▸ **TEXTE CITÉ**
########

LES DISPOSITIONS LÉGISLATIVES APPLICABLES

[27]           Les dispositions suivantes de la LRTFP sont applicables à la présente instance :

Audition du grief

 

228. (1) L’arbitre de grief donne à chaque partie au grief l’occasion de se faire entendre.

 

 

 

Décision au sujet du grief

 

(2) Après étude du grief, il tranche celui‑ci par l’ordonnance qu’il juge indiquée. Il transmet copie de l’ordonnance et, le cas échéant, des motifs de sa décision :

 

a) à chaque partie et à son représentant ainsi que, s’il y a lieu, à l’agent négociateur de l’unité de négociation à laquelle appartient le fonctionnaire qui a présenté le grief;

 

 

 

 

b) au directeur général de la Commission.

 

 

 

 

[…]

Hearing of grievance

 

228. (1) If a grievance is referred to adjudication, the adjudicator must give both parties to the grievance an opportunity to be heard.

 

Decision on grievance

 

(2) After considering the grievance, the adjudicator must render a decision and make the order that he or she considers appropriate in the circumstances. The adjudicator must then

 

(a) send a copy of the order and, if there are written reasons for the decision, a copy of the reasons, to each party, to the representative of each party and to the bargaining agent, if any, for the bargaining unit to which the employee whose grievance it is belongs; and

 

(b) deposit a copy of the order and, if there are written reasons for the decision, a copy of the reasons, with the Executive Director of the Board.

[…]

 

 

LES THÈSES DES PARTIES

Le demandeur

            Le caractère théorique

[28]           Le demandeur soutient que le point de savoir si un arbitre de grief peut prononcer la résolution d’un accord valide et contraignant n’a pas encore été tranché. Le juge Sopinka a formulé au paragraphe 16 (page 353) de l’arrêt Borowski c Canada (Procureur général), [1989] 1 RCS 342 [Borowski], la méthode suivante pour l’examen de la question du caractère théorique :

La démarche suivie dans des affaires récentes comporte une analyse en deux temps. En premier, il faut se demander si le différend concret et tangible a disparu et si la question est devenue purement théorique. En deuxième lieu, si la réponse à la première question est affirmative, le tribunal décide s’il doit exercer son pouvoir discrétionnaire et entendre l’affaire. La jurisprudence n’indique pas toujours très clairement si le mot « théorique » (moot) s’applique aux affaires qui ne comportent pas de litige concret ou s’il s’applique seulement à celles de ces affaires que le tribunal refuse d’entendre. Pour être précis, je considère qu’une affaire est « théorique » si elle ne répond pas au critère du « litige actuel ». Un tribunal peut de toute façon choisir de juger une question théorique s’il estime que les circonstances le justifient.

########

▸ **JEU DE DONNÉES**
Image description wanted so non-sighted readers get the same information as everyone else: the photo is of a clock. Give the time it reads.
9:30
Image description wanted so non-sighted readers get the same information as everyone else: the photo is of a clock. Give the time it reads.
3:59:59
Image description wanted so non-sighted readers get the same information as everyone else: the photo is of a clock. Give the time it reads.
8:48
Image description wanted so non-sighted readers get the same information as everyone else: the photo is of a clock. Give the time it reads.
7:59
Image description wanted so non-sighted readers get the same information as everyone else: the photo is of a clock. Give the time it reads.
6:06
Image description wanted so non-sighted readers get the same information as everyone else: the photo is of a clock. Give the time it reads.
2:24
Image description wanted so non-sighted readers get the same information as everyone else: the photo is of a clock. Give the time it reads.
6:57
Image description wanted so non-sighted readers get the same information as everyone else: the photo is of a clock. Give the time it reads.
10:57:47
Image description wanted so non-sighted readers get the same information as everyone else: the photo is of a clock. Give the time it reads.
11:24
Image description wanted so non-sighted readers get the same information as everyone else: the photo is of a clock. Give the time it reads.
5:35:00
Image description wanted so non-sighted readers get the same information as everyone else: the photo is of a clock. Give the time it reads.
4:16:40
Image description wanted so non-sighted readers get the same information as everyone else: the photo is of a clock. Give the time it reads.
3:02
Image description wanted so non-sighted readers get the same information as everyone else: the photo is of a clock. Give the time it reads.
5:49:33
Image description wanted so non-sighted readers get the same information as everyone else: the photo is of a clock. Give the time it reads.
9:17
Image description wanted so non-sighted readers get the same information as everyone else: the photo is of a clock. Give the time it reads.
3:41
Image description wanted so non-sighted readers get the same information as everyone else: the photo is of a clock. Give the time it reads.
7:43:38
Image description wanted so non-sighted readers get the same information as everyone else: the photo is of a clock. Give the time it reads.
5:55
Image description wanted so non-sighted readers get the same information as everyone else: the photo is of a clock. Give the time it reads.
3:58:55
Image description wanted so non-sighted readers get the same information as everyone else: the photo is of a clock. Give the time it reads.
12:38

########

▸ **CONSIGNE A**
Répondez aux questions suivantes à partir du texte juridique sur l'arbitrage de grief :
(i) Selon le paragraphe 228(1), à qui l'arbitre de grief doit-il donner l'occasion de se faire entendre ?
(ii) Dans quel arrêt le juge Sopinka a-t-il formulé la méthode d'examen du caractère théorique ?
(iii) Selon le juge Sopinka, à quelle condition une affaire est-elle « théorique » ?
▸ **CONSIGNE B**
D'après la version française du paragraphe 228(2) du texte juridique sur l'arbitrage de grief, énumérez tous les destinataires à qui l'arbitre transmet copie de l'ordonnance.
▸ **CONSIGNE C**
Reprenez le texte juridique sur l'arbitrage de grief et le caractère théorique à la suite de sa dernière phrase, puis rédigez-en la suite.
Il n'est pas nécessaire de consulter les données.

▸ **RÉPONSE A**
(i) À chaque partie au grief.
(ii) Dans l'arrêt Borowski c Canada (Procureur général), [1989] 1 RCS 342.
(iii) Une affaire est « théorique » si elle ne répond pas au critère du « litige actuel ».

▸ **RÉPONSE B**
- Chaque partie
- Le représentant de chaque partie
- S'il y a lieu, l'agent négociateur de l'unité de négociation à laquelle appartient le fonctionnaire qui a présenté le grief
- Le directeur général de la Commission

▸ **RÉPONSE C**
 

 

[29]           Pour ce qui concerne la première étape de l’analyse prescrite dans Borowski, le demandeur soutient que la question de la portée des pouvoirs réparateurs de l’arbitre de grief, alors qu’il est en présence d’un protocole de règlement valide, n’est pas purement théorique. Depuis l’arrêt Amos de la Cour d’appel fédérale, précité, la Commission des relations de travail dans la fonction publique n’a rendu aucune décision portant sur les possibilités de réparation dont dispose l’arbitre de grief qui doit se prononcer sur l’allégation que l’une des conditions d’un accord de règlement valide n’a pas été remplie. Dans Amos, la Cour d’appel a confirmé que les pouvoirs réparateurs conférés à l’arbitre de grief étaient « étendus » et illimités. En outre, le paragraphe 228(2) de la LRTFP autorise l’arbitre de grief à rendre l’ordonnance « qu’il juge indiquée ».

[30]           Bien que le différend entre le défendeur et le MPO paraisse réglé, fait valoir le demandeur, la question plus large de savoir ce que les arbitres de grief devraient faire dans ce contexte reste à trancher. Comme la décision contrôlée est la première de cette nature à être rendue après Amos, il faut compter avec le risque que la démarche adoptée par l’arbitre soit imitée dans des affaires ultérieures. S’il est vrai que la doctrine stare decisis ne s’applique pas aux tribunaux administratifs, fait observer la juge Mary Gleason au paragraphe 27 de Sloane c Canada (Procureur général), 2012 CF 567, « il est à la fois courant et fortement souhaitable que ces tribunaux suivent et appliquent de manière constante les décisions qu’ils ont rendues précédemment ». La jurisprudence de la Commission donne aussi à penser que les arbitres de grief « sont généralement peu disposés à faire fi de décisions antérieures, notamment celles qui concernent les mêmes parties ou la même convention collective, à moins d’avoir de très bons motifs pour le faire » (Stafford c Agence canadienne d’inspection des aliments, 2011 CRTFP 123, paragraphes 54 à 56). En l’absence d’autres directives, la démarche ici adoptée par l’arbitre risque de rendre les employés et les employeurs moins disposés à régler leurs différends à l’amiable.

[31]           En ce qui a trait à la deuxième étape de l’analyse que recommande Borowski, le demandeur rappelle que les tribunaux judiciaires ont le pouvoir discrétionnaire d’examiner une question théorique. Le tribunal saisi d’une telle question doit prendre en considération trois principes : la persistance d’un contexte contradictoire, le souci de l’économie des ressources judiciaires et la conscience du rôle qui revient à l’appareil judiciaire. Voir Borowski, pages 358 à 363.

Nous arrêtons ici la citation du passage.